Stevie smiled. She was learning not to brush off compliments—especially coming from someone like Olivia, someone who’d already been a part of New York’s theater scene for a few years. Stevie knew her words weren’t empty.

“Thanks,” Stevie said. “You too.”

Olivia smiled, fluttered her fingers down her face. “I know.”

Stevie laughed, then flipped through the script for another scene between Rosalind and Celia. Olivia waited patiently, her arm still warm against Stevie’s.

“You know,” Olivia said, “we should go out sometime.”

Stevie’s fingers froze on a page. She glanced at Olivia, who was looking at her with softly narrowed eyes, head tilted as though the idea had just occurred to her.

“Like . . .” Stevie said but trailed off.

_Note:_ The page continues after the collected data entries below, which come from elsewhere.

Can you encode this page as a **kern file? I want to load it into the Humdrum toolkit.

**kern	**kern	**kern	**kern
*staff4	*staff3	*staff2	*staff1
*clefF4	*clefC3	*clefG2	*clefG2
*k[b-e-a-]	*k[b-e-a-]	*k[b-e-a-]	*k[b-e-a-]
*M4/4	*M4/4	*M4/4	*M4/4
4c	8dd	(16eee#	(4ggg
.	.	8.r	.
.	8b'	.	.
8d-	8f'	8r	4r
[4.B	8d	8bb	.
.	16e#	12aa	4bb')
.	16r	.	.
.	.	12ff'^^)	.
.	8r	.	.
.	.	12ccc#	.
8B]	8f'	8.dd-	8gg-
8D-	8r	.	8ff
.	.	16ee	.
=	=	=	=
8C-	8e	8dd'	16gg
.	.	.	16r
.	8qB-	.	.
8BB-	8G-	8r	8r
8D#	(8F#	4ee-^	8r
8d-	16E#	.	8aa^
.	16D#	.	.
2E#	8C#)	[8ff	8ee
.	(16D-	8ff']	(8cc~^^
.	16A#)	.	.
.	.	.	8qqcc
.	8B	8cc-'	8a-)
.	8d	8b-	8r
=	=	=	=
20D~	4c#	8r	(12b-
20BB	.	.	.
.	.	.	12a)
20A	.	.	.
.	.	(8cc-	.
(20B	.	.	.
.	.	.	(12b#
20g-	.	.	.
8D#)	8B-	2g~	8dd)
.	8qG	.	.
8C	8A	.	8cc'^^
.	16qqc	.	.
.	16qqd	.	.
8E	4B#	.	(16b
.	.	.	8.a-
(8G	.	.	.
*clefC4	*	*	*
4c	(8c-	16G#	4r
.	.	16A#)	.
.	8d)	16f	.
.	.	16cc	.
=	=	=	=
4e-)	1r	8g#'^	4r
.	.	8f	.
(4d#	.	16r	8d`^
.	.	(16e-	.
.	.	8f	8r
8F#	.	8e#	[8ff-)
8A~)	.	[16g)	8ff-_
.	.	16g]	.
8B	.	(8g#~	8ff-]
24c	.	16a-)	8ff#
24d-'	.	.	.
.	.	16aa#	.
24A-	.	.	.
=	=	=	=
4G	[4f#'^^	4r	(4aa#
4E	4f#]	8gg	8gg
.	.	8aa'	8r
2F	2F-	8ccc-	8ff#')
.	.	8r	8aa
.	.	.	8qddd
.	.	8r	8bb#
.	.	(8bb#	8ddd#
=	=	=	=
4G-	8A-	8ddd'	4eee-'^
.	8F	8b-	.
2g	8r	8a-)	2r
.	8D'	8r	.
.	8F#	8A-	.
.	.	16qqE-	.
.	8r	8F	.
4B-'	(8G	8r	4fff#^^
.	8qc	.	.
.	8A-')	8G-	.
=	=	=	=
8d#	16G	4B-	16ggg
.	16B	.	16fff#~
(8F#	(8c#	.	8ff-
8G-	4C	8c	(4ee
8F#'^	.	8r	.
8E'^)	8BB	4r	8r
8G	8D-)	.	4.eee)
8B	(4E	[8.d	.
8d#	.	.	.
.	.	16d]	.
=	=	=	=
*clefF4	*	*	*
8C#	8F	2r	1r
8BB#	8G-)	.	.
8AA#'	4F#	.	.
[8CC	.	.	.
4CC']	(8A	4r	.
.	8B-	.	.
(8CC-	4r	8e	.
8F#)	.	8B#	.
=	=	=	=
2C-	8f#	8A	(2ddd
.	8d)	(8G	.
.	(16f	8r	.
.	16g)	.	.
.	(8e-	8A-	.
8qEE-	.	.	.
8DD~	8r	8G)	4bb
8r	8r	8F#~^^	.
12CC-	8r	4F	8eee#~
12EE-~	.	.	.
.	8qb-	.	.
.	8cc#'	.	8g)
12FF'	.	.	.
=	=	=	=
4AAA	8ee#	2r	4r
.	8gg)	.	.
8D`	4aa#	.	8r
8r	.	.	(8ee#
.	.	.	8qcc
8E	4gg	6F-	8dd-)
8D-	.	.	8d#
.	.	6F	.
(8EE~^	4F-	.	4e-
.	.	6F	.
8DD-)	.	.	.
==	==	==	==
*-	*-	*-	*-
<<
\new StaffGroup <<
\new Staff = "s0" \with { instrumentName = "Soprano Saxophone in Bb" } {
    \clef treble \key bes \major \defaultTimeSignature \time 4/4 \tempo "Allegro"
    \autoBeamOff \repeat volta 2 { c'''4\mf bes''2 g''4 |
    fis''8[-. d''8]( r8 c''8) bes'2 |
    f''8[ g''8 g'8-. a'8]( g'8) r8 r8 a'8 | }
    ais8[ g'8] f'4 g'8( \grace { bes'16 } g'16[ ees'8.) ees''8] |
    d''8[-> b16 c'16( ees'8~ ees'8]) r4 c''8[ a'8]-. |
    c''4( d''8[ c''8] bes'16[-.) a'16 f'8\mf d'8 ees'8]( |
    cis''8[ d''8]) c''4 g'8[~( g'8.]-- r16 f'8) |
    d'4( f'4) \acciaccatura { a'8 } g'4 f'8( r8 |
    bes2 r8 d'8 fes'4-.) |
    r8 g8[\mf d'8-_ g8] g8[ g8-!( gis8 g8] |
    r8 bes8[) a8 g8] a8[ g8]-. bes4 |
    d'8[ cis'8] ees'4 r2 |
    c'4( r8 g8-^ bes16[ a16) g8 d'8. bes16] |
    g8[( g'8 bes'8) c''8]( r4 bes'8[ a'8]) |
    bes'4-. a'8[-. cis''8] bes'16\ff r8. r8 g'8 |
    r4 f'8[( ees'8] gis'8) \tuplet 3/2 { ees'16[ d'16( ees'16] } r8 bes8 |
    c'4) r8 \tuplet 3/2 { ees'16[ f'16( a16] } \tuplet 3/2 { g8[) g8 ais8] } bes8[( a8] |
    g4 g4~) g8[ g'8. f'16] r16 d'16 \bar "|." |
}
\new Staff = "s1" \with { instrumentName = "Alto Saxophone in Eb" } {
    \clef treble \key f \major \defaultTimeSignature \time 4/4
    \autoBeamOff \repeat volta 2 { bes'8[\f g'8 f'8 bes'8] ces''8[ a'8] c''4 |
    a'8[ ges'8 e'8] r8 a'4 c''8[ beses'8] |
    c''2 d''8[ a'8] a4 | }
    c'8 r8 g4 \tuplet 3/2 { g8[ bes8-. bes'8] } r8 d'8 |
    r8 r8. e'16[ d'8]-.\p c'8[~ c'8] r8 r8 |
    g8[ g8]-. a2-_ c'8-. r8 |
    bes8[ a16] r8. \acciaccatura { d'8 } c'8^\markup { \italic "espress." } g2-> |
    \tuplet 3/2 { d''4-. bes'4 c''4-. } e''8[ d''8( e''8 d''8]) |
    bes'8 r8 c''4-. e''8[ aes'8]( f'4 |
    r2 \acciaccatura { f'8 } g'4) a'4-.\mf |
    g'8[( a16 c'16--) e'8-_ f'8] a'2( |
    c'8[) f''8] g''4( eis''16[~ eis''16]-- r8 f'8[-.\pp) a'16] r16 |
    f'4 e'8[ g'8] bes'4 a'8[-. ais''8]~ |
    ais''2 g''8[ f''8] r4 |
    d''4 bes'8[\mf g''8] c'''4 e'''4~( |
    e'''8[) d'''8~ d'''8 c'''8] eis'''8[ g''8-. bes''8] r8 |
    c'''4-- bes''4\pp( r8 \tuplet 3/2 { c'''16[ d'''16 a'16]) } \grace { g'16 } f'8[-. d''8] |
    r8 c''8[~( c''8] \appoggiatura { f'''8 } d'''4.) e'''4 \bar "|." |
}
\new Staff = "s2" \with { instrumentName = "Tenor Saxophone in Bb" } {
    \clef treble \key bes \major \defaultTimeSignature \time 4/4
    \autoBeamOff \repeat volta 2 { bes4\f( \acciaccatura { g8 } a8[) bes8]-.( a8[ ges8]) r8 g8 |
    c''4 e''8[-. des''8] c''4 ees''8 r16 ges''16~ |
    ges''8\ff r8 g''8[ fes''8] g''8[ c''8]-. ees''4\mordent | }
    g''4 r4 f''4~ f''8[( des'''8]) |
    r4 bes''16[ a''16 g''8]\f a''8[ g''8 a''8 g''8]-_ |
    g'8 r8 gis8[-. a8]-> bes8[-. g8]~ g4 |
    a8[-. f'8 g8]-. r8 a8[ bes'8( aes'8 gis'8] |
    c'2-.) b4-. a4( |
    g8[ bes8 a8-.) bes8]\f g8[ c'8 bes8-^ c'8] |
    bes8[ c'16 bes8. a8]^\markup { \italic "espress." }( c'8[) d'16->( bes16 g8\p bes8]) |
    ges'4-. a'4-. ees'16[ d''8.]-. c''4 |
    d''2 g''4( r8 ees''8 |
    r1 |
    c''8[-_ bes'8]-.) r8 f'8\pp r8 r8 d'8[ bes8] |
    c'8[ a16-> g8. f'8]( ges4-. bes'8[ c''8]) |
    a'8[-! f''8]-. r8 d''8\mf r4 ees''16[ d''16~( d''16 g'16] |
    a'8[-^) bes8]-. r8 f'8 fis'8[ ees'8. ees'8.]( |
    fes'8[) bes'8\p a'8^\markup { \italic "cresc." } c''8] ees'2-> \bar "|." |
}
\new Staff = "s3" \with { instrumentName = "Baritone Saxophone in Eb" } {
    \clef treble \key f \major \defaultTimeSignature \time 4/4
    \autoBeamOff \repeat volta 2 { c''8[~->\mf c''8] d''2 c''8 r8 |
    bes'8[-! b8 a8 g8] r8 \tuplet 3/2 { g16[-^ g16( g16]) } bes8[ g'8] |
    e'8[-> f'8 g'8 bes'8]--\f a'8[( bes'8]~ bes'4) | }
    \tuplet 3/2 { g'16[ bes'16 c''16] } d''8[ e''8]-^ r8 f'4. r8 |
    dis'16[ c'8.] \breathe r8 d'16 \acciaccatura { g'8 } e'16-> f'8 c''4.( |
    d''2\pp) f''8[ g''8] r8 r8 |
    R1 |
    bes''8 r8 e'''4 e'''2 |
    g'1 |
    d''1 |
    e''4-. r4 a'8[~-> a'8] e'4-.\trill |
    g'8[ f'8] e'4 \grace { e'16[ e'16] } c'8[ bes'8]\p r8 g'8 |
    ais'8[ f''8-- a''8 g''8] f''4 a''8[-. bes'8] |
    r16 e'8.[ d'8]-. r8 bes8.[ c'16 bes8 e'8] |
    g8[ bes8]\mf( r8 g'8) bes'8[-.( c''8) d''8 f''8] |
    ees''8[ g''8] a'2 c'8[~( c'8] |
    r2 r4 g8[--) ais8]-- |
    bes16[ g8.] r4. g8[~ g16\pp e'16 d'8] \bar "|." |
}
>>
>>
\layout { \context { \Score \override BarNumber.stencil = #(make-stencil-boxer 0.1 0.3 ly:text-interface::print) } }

Olivia just grinned. “Yeah, like . . .”

Stevie forced herself to keep eye contact. God, Olivia was pretty. Sweet. She understood theater life, had already helped Stevie navigate so much in New York, from where to get the most delicious bagels to the best little-known indie bookstores in Brooklyn.

She checked in with herself, gauged her breathing, her thought process, felt her legs pressing into the couch’s worn leather, all things her therapist encouraged her to do when faced with a new situation.

She wasn’t nervous—or at least, not in a way that crippled her, made her feel helpless and paralyzed. Her stomach fluttered a bit, but that was normal for Stevie, as was the warmth rushing into her cheeks right now.